__INFORMATION SUPPLIED__
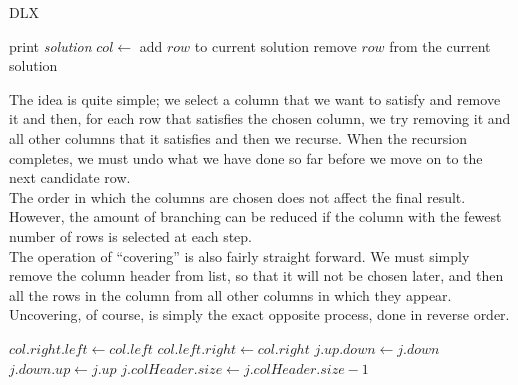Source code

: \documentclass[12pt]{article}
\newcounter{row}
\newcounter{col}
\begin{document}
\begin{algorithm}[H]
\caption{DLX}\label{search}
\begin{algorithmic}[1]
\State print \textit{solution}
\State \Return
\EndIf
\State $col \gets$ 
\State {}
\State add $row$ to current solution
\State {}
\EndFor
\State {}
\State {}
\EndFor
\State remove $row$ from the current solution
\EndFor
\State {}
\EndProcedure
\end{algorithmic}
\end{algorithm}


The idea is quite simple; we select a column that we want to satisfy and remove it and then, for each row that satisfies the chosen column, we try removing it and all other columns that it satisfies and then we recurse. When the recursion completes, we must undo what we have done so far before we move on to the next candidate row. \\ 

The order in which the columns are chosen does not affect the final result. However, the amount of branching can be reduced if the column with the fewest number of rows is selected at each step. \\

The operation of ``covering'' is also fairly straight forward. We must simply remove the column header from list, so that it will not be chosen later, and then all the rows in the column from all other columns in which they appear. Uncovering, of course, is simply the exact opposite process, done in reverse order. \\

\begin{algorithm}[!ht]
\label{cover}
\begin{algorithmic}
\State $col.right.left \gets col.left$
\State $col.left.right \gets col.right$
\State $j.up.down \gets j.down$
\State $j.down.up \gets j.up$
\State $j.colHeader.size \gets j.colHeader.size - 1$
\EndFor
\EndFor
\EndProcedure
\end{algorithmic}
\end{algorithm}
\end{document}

__YOUR INSTRUCTIONS__
Keep the pictures out and transcribe the listing exactly.

__ANSWER TO THIS TASK__
Source code

: \documentclass[12pt]{article}
\newcounter{row}
\newcounter{col}
\begin{document}
\begin{algorithm}[H]
\caption{DLX}\label{search}
\begin{algorithmic}[1]
\State print \textit{solution}
\State \Return
\EndIf
\State $col \gets$ 
\State {}
\State add $row$ to current solution
\State {}
\EndFor
\State {}
\State {}
\EndFor
\State remove $row$ from the current solution
\EndFor
\State {}
\EndProcedure
\end{algorithmic}
\end{algorithm}


The idea is quite simple; we select a column that we want to satisfy and remove it and then, for each row that satisfies the chosen column, we try removing it and all other columns that it satisfies and then we recurse. When the recursion completes, we must undo what we have done so far before we move on to the next candidate row. \\ 

The order in which the columns are chosen does not affect the final result. However, the amount of branching can be reduced if the column with the fewest number of rows is selected at each step. \\

The operation of ``covering'' is also fairly straight forward. We must simply remove the column header from list, so that it will not be chosen later, and then all the rows in the column from all other columns in which they appear. Uncovering, of course, is simply the exact opposite process, done in reverse order. \\

\begin{algorithm}[!ht]
\label{cover}
\begin{algorithmic}
\State $col.right.left \gets col.left$
\State $col.left.right \gets col.right$
\State $j.up.down \gets j.down$
\State $j.down.up \gets j.up$
\State $j.colHeader.size \gets j.colHeader.size - 1$
\EndFor
\EndFor
\EndProcedure
\end{algorithmic}
\end{algorithm}
\end{document}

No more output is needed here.